While this answer makes a valid attempt at answering the question, it is based on personal experience.
I went to the literature and directly to the source code in Cura to find the answer. In the academic article "Identifying the Directions of a Set of 2D Contours for Additive Manufacturing Process Planning", Volpato et al. describe several methods for identifying the arbitrary directions of each contour in each layer, and additionally identifying which contours were "internal" and which were "external". I quote from the paper:
The information regarding contour
direction, which is either clockwise (CW — internal) or
counterclockwise (CCW — external), is needed for path
planning for material processing.
They go on to explain the importance of identifying which contours are external, and which are internal, such that the path planning algorithm can later determine where infill should be placed. Infill is placed internal to any external contours, and external to any internal contours.
When the normal vectors in STL models
are assumed to be correct, a simple way to identify whether
a 2D contour is CW or CCW is to analyze the vector (cross)
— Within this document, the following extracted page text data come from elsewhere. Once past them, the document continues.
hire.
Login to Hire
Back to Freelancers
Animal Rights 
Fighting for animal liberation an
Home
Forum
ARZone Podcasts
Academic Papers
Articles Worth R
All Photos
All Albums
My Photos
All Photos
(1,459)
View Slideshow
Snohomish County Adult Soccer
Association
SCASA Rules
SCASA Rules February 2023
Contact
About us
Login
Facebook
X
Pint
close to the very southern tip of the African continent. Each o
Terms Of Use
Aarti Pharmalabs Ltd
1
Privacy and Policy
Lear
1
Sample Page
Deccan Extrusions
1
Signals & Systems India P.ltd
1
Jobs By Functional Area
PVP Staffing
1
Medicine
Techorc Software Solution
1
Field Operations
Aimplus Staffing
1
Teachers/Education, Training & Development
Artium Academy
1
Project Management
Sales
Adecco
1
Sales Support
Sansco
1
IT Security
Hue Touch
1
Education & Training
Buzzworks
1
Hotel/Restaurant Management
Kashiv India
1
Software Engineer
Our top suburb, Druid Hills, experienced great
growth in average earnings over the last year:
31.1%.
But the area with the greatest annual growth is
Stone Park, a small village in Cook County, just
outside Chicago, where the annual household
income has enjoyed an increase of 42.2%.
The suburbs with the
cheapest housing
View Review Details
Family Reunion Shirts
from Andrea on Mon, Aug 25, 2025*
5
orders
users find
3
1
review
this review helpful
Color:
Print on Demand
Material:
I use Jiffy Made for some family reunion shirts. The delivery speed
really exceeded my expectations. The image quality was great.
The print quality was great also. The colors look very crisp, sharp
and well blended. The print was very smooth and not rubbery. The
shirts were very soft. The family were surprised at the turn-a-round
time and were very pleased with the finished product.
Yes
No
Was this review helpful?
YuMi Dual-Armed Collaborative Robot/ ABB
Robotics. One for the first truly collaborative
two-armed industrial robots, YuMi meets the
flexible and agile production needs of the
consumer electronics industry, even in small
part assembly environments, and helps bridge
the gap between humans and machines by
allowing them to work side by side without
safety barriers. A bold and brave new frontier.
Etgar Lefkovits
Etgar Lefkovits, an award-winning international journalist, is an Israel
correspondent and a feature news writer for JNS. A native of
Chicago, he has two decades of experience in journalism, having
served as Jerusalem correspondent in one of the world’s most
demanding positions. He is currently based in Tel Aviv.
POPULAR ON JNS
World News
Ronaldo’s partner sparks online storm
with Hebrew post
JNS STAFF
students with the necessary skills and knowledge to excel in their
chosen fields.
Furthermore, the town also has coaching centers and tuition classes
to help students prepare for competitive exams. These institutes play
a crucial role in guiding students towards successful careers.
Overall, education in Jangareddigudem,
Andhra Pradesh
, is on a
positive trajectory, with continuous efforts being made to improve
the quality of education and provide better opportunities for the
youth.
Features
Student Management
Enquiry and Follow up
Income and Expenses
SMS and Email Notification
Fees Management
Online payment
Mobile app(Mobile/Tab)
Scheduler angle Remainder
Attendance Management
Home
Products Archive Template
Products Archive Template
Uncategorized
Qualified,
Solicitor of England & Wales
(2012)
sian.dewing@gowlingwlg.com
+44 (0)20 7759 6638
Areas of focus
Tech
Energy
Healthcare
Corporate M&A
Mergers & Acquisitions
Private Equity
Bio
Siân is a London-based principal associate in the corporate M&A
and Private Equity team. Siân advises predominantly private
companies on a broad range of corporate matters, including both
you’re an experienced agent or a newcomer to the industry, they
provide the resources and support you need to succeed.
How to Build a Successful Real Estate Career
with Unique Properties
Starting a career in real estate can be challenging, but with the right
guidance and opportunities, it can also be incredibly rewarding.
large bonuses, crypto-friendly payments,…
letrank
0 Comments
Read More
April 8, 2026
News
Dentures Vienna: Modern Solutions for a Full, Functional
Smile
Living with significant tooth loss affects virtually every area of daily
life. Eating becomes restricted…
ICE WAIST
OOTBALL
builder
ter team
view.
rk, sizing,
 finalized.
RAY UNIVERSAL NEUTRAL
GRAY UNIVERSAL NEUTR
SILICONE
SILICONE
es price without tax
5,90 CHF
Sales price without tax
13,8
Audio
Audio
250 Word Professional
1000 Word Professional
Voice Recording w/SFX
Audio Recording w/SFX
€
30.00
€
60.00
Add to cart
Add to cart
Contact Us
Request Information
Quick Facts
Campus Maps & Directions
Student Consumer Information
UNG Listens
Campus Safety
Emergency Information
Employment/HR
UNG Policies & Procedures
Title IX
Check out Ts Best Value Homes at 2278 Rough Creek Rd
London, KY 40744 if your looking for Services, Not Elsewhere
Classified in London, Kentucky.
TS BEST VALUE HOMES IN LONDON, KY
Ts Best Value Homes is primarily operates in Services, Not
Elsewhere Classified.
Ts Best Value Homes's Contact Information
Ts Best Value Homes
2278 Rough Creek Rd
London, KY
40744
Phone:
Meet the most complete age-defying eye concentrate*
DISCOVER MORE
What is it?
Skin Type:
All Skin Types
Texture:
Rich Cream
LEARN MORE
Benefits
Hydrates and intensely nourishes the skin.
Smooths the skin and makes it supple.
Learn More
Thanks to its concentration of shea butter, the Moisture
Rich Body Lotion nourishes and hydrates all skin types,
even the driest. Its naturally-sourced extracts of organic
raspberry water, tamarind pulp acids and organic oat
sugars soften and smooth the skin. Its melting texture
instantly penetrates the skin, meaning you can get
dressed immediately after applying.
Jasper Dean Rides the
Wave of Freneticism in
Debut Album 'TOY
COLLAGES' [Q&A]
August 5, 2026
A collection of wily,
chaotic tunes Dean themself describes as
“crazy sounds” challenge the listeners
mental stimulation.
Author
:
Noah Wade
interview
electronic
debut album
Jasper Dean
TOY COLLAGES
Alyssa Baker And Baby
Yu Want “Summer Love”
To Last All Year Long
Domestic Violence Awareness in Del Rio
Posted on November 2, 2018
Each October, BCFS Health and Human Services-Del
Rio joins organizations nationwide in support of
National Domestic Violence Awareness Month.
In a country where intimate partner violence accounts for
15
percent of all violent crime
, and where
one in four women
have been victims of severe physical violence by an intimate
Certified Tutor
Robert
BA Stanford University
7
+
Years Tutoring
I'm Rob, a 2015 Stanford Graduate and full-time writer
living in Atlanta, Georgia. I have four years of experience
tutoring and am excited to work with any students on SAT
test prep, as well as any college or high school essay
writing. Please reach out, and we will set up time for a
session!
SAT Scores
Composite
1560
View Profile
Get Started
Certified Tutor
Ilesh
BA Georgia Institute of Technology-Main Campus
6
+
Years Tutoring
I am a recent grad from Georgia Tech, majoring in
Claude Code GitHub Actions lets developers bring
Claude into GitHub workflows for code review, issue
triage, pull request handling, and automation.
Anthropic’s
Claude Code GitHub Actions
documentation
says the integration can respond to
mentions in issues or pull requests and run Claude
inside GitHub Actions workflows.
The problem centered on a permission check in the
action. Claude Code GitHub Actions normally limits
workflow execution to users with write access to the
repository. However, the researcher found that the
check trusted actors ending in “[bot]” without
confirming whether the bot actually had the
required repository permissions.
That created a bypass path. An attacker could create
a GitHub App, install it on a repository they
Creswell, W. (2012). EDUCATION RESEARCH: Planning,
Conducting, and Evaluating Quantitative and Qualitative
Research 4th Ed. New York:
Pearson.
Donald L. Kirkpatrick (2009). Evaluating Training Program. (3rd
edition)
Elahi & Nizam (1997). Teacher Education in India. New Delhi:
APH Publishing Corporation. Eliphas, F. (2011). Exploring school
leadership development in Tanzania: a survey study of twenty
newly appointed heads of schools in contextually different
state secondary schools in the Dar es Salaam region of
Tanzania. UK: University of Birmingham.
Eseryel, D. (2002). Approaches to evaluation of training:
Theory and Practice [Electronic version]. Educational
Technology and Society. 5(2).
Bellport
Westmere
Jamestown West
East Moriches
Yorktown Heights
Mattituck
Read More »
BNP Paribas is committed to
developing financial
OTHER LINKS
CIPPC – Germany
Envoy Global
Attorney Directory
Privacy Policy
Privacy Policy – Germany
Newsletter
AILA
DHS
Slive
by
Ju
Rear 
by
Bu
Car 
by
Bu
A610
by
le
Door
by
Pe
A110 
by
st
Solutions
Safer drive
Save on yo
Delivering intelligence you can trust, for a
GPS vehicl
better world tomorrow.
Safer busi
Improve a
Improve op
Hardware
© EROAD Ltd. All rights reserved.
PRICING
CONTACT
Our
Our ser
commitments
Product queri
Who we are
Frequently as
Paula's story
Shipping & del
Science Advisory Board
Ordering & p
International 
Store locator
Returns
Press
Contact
product between a normal vector and a vector obtained from
two vertices of the facet.
This assumes the slicer has already determined intersection points between slicing planes and the STL file, and has sorted those intersection points into closed-contours. This initial intersection point gathering and contour construction leads to an arbitrary directionality:
As any line segment of a contour can be the first in the
sequence when the segments are connected, its orientation
will dictate the direction of the contour. Hence, the 2D contours
formed are classified randomly, and an external contour, for
example, might be assigned a CW or CCW direction. Therefore, this step is unable to correctly identify the directions of the contours generated.
The ray-tracing method, which is actually based on the
point-in-polygon test, determines which contours are
contained by others, and the orientation of each contour is
then alternated between CCW and CW, the outermost contours being oriented CCW.
So, the default directionality of a closed contour generated by a slicing program for FDM additive manufacturing turns out to be CCW based on cross products described above (and based on additional methods outlined in the paper). Of course the standard directionality of a PRINTED contour does not HAVE to be this way, it appears to be a standard adopted by the AM community. However, when a model produces contours inside of contours, the arbitrary directionality of those contours is determined, and then alternated from outside to inside, starting with CCW.
As confirmation, according to a simple comment in the CURA source code:
* Outer polygons should be counter-clockwise,
* inner hole polygons should be clockwise.
* (When negative X is to the left and negative Y is downward.)